= Firdous Azim =

Bangladeshi academic

Firdous Azim is a professor of English at BRAC University, a literary critic, and a women's rights activist. She is the chairperson of the Department of English and Humanities at BRAC University. She is a member of Naripokkho.

== Early life ==
Azim completed her master's degree in English from the University of Dhaka in 1976. She joined the University of Dhaka as a lecturer in 1978. She completed her PhD from the University of Sussex in 1989. She was married to Bashirul Haq, an architect.

== Career ==
Azim worked at the University of Dhaka till becoming a full professor in the English Department. She joined BRAC University in July 2004.

Azim published her book, The Colonial Rise of the Novel, in 1993 through Routledge. The books examines 18th century novels through feminist and post colonial lenses. In June 1994 she published "Lost in India: The Stories of Kim and Gora" in the journal of the Bangla Academy with Professor Kashinath Roy of the University of Dhaka.

In 1996, Azim edited, along with Niaz Zaman, Infinite Variety: Women in Society and Literature through The University Press Limited.

Azim, along with Niaz Zaman, edited Different Perspectives: Women Writing in Bangladesh in 1998.

Azim presented her paper, Feminist Struggles in Bangladesh in Creating Collective/Doing Transnational Politics at the European Social Forum, on 16 November 2004 and this paper was later published in the Feminist Review in July 2005.

Azim wrote Women and religion in Bangladesh: new paths for Open Democracy on 19 December 2007. In March 2008, she moderated a discussion on Stories of Change documentary.

Azim moderated a session of the 2012 Hay Festival. She spoke in the Commonwealth Writers Conversation: The Untold Story session of the 2013 Hay Festival. In March 2013, Azim edited Complex Terrains: Islam, Culture and Women in Asia for Routledge.

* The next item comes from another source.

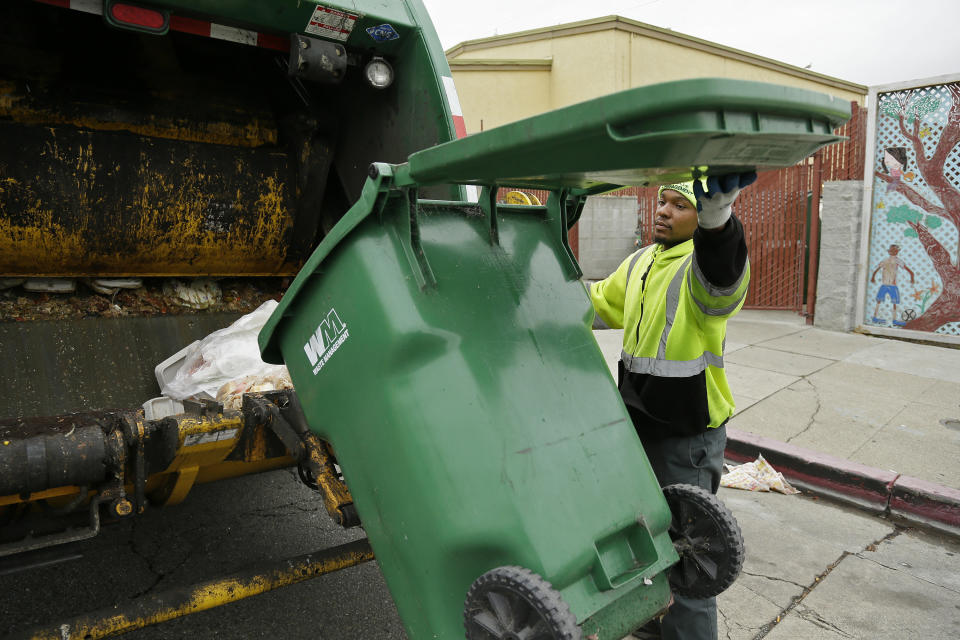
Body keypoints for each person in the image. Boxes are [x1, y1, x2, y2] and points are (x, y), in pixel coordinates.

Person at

Azim hosted a panel at the 2014 Hay Festival in which she spoke with Zia Haider Rahman about his new novel, In the Light of What We Know. In 2015, she taught at the Umea Centre for Gender Studies in Umeå University.

On 11 August 2016, Azim presented the Nari O Sahitya colloquium at the Central Women's University. She was a judge at the 2016 Commonwealth Short Story Prize.

Azim served as a jury DSC Prize for South Asian Literature of 2018. Azim attended the launch of Resonance a literary journal of BRAC University in October 2019. In March 2019, she signed an open letter with a group of other activists accusing the government of Bangladesh of cowardly action for forcefully canceling a talk between Shahidul Alam and Arundhati Roy in Dhaka.

Azim is member of the Board of Trustees of Bangladesh Freedom Foundation. She is an editor of the Feminist Review and member of the Naripokkho and Inter-Asia Cultural Studies Society. She is the leader of Naripokkho's The Forgotten Women of 1971 project. On 26 November 2020, she spoke at the Curriculum Integration (CI) Program of the University of Liberal Arts Bangladesh. Azim signed a petition with 41 other academics calling on the government to form a Supreme Judicial Council to investigate allegations against the Bangladesh Election Commission. She attended a session, Women Representing Women, on the second day of the 'English JUbilee Lit Fest 2021' at Jahangirnagar University in March 2021. In October 2021, she signed a letter with 46 other academics condemning attacks on Hindu religious minorities in Bangladesh.

Azim wrote the introduction of the 2022 book Inherited Memories: Third-Generation Perspective on Partition in the East by Zubaan. She is part of the research team for The Gendered Price of Precarity: Workplace Sexual Harassment and Young Women's Agency which is an ongoing project of The British Academy.